Instructions for the task: Please return exactly the lines from the beginning of the listing up to and including the line with "(CL) | 3 Clinical |", with no pictures.

====== Supplied data ======

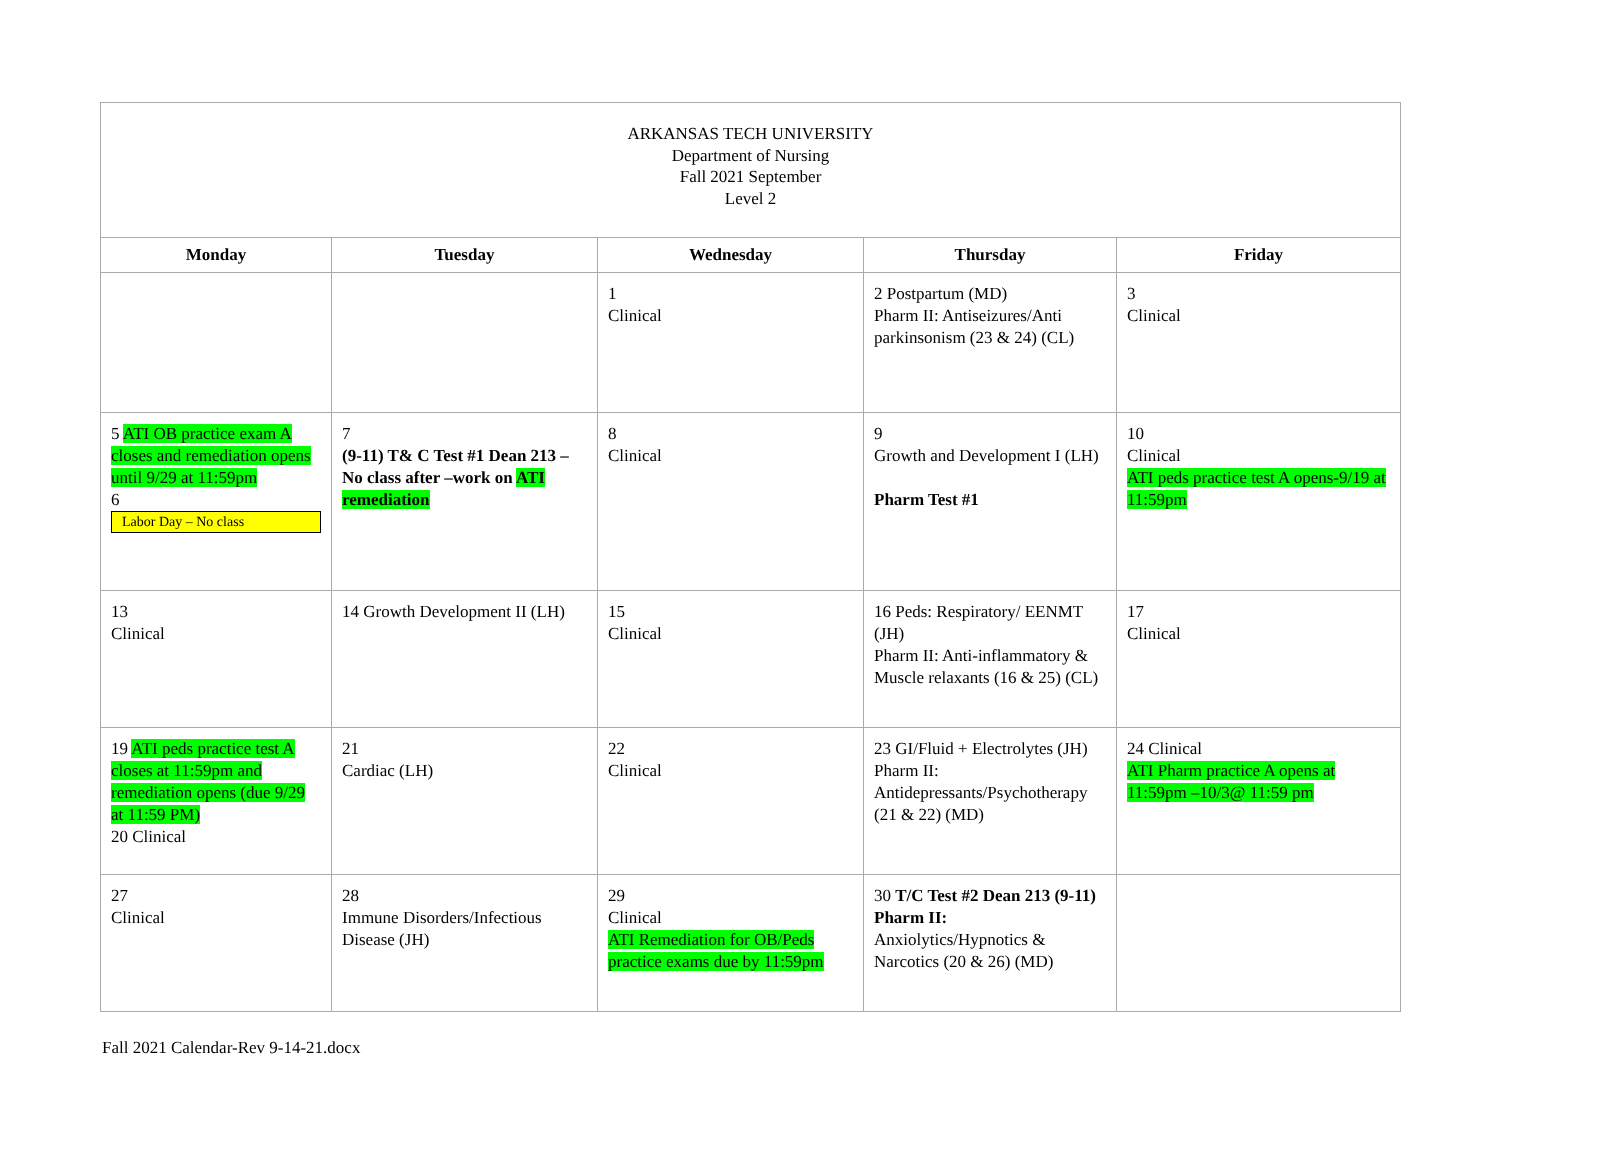| ARKANSAS TECH UNIVERSITY Department of Nursing Fall 2021 September Level 2 | | | | |
| Monday | Tuesday | Wednesday | Thursday | Friday |
| | | 1 Clinical | 2 Postpartum (MD) Pharm II: Antiseizures/Anti parkinsonism (23 & 24) (CL) | 3 Clinical |
| 5 ATI OB practice exam A closes and remediation opens until 9/29 at 11:59pm 6 Labor Day – No class | 7 (9-11) T& C Test #1 Dean 213 –No class after –work on ATI remediation | 8 Clinical | 9 Growth and Development I (LH) Pharm Test #1 | 10 Clinical ATI peds practice test A opens-9/19 at 11:59pm |
| 13 Clinical | 14 Growth Development II (LH) | 15 Clinical | 16 Peds: Respiratory/ EENMT (JH) Pharm II: Anti-inflammatory & Muscle relaxants (16 & 25) (CL) | 17 Clinical |
| 19 ATI peds practice test A closes at 11:59pm and remediation opens (due 9/29 at 11:59 PM) 20 Clinical | 21 Cardiac (LH) | 22 Clinical | 23 GI/Fluid + Electrolytes (JH) Pharm II: Antidepressants/Psychotherapy (21 & 22) (MD) | 24 Clinical ATI Pharm practice A opens at 11:59pm –10/3@ 11:59 pm |
| 27 Clinical | 28 Immune Disorders/Infectious Disease (JH) | 29 Clinical ATI Remediation for OB/Peds practice exams due by 11:59pm | 30 T/C Test #2 Dean 213 (9-11) Pharm II: Anxiolytics/Hypnotics & Narcotics (20 & 26) (MD) | |
Fall 2021 Calendar-Rev 9-14-21.docx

======

Task output:
| ARKANSAS TECH UNIVERSITY Department of Nursing Fall 2021 September Level 2 | | | | |
| Monday | Tuesday | Wednesday | Thursday | Friday |
| | | 1 Clinical | 2 Postpartum (MD) Pharm II: Antiseizures/Anti parkinsonism (23 & 24) (CL) | 3 Clinical |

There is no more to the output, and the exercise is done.